### Requirement:
Copy the data below exactly.

### Stored data:
☆ ☆ ☆ ☆

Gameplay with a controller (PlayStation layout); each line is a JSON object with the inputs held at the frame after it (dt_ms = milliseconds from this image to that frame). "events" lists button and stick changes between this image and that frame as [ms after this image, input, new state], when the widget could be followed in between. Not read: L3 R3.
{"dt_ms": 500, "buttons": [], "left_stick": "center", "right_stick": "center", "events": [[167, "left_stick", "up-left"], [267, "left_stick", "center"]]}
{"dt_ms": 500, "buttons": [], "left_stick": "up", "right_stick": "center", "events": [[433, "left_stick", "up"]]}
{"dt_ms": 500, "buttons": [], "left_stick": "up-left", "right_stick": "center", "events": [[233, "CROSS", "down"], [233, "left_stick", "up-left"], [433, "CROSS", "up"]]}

☆ ☆ ☆ ☆

### Solution to the exercise:
Gameplay with a controller (PlayStation layout); each line is a JSON object with the inputs held at the frame after it (dt_ms = milliseconds from this image to that frame). "events" lists button and stick changes between this image and that frame as [ms after this image, input, new state], when the widget could be followed in between. Not read: L3 R3.
{"dt_ms": 500, "buttons": [], "left_stick": "center", "right_stick": "center", "events": [[167, "left_stick", "up-left"], [267, "left_stick", "center"]]}
{"dt_ms": 500, "buttons": [], "left_stick": "up", "right_stick": "center", "events": [[433, "left_stick", "up"]]}
{"dt_ms": 500, "buttons": [], "left_stick": "up-left", "right_stick": "center", "events": [[233, "CROSS", "down"], [233, "left_stick", "up-left"], [433, "CROSS", "up"]]}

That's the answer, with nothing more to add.